1123P - A phase Ib study of rose bengal disodium and anti-PD-1 in metastatic cutaneous melanoma: Initial results in patients refractory to checkpoint blockade

Background

PV-10 (10% rose bengal disodium for injection) is a small molecule autolytic immunotherapy in development for solid tumors; intralesional (IL) injection can yield immunogenic cell death and induce tumor-specific reactivity in circulating T cells. Functional T cell response may be enhanced through combination with immune checkpoint blockade (CB).

Methods

PV-10-MM-1201 (NCT02557321) is a phase 1b/2 study of IL PV-10 in combination with systemic anti-PD-1 (pembrolizumab, “pembro”) for patients (pts) with advanced cutaneous melanoma; pts must have at least 1 injectable lesion and be candidates for pembro. The combination is administered q3w for 5 cycles followed by pembro alone q3w for up to 24 months. The primary endpoint is safety and tolerability, with objective response rate (ORR) and progression-free survival (PFS) as key secondary endpoints (assessed by RECIST 1.1 after 5 cycles then q12w). Immune correlative assessments are being performed on a subgroup of pts.

Results

We report initial results of an expansion cohort of melanoma pts refractory to CB, an indication with unmet clinical need. Pts (N = 13: 1 Stage IIIC, 1 IIID, 4 M1a, 2 M1b, 3 M1c, 2 M1d; median age 77 years, range 54-90) had one or more prior lines of CB (2 pts were refractory to CTLA-4, 4 to PD-1 and 7 to CTLA-4 and PD-1). Adverse events were consistent with established patterns for each drug. This initial group achieved an ORR of 31% (PRs among 4 IIIC, IIID, M1a, and M1d pts), while 2 pts (M1a and M1c) achieved SD, for a disease control rate of 46%. Four pts have completed correlative assessment: 2 of these pts exhibited increased High Mobility Group Box 1 (HMGB1), a Damage Associated Molecular Pattern (DAMP) molecule associated with activation of dendritic cells, in post-PV-10 serum; and 1 pt (M1a refractory to CTLA-4 and PD-1) also exhibited increased T cell reactivity to HLA-matched tumor 7 days after initiation of PV-10 treatment that preceded achieving a durable PR.

Conclusions

Acceptable safety and tolerability were observed, supporting ongoing enrollment. Pharmacodynamic assessments are consistent with the immune-mediated mechanism of action of PV-10 in this CB-refractory population.

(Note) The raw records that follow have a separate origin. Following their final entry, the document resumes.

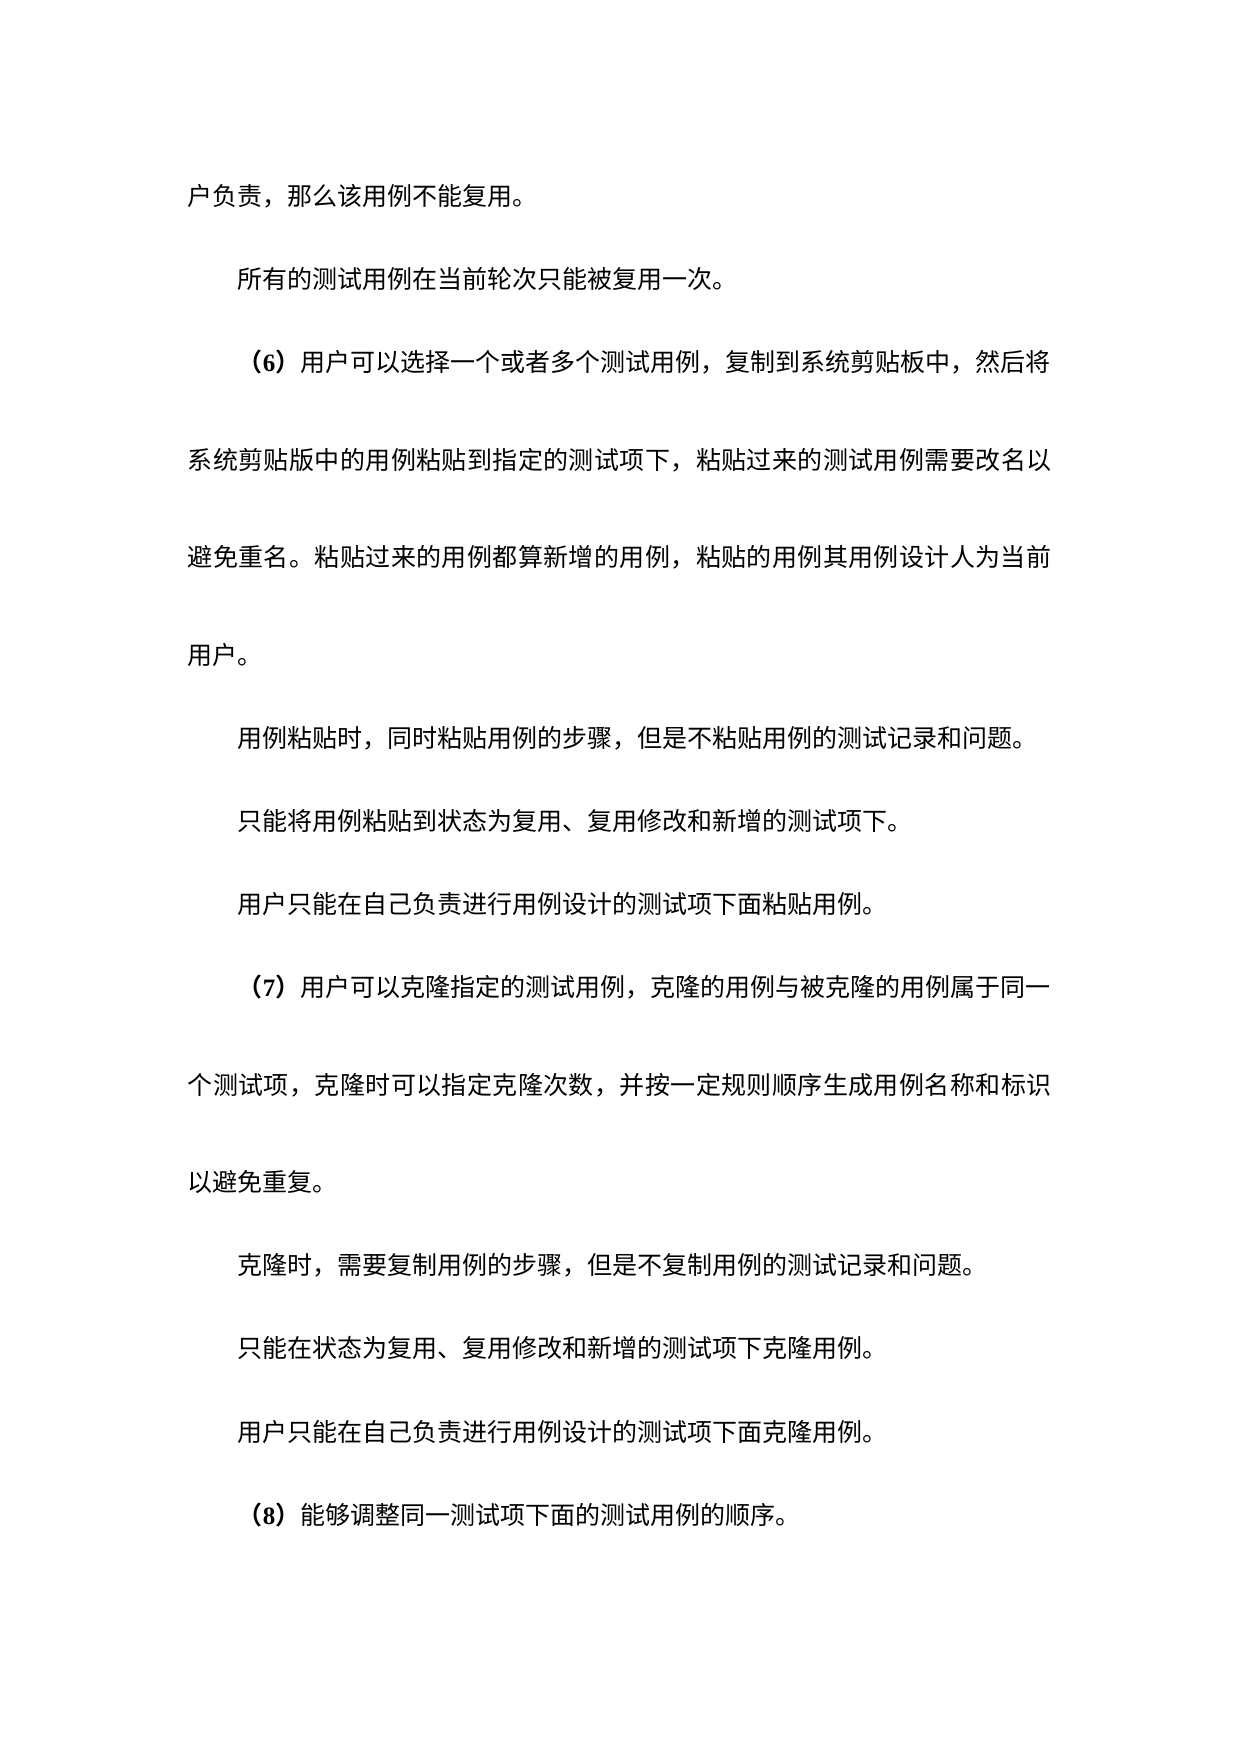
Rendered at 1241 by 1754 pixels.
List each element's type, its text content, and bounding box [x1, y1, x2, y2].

text 用例粘贴时，同时粘贴用例的步骤，但是不粘贴用例的测试记录和问题。 [187, 704, 1053, 769]
text 用户只能在自己负责进行用例设计的测试项下面克隆用例。 [187, 1398, 1053, 1463]
text （6）用户可以选择一个或者多个测试用例，复制到系统剪贴板中，然后将系统剪贴版中的用例粘贴到指定的测试项下，粘贴过来的测试用例需要改名以避免重名。粘贴过来的用例都算新增的用例，粘贴的用例其用例设计人为当前用户。 [187, 328, 1053, 686]
text （7）用户可以克隆指定的测试用例，克隆的用例与被克隆的用例属于同一个测试项，克隆时可以指定克隆次数，并按一定规则顺序生成用例名称和标识以避免重复。 [187, 953, 1053, 1213]
text 用户只能在自己负责进行用例设计的测试项下面粘贴用例。 [187, 870, 1053, 935]
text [187, 162, 1053, 227]
text 只能将用例粘贴到状态为复用、复用修改和新增的测试项下。 [187, 787, 1053, 852]
text 克隆时，需要复制用例的步骤，但是不复制用例的测试记录和问题。 [187, 1231, 1053, 1296]
text （8）能够调整同一测试项下面的测试用例的顺序。 [187, 1481, 1053, 1546]
text 只能在状态为复用、复用修改和新增的测试项下克隆用例。 [187, 1314, 1053, 1379]
text 所有的测试用例在当前轮次只能被复用一次。 [187, 245, 1053, 310]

Clinical trial identification

NCT02557321.

Editorial acknowledgement

Legal entity responsible for the study

Provectus Biopharmaceuticals, Inc.

Funding

Provectus Biopharmaceuticals, Inc.

Disclosure

E. Wachter: Leadership role, Full/Part-time employment: Provectus Biopharmaceuticals. All other authors have declared no conflicts of interest.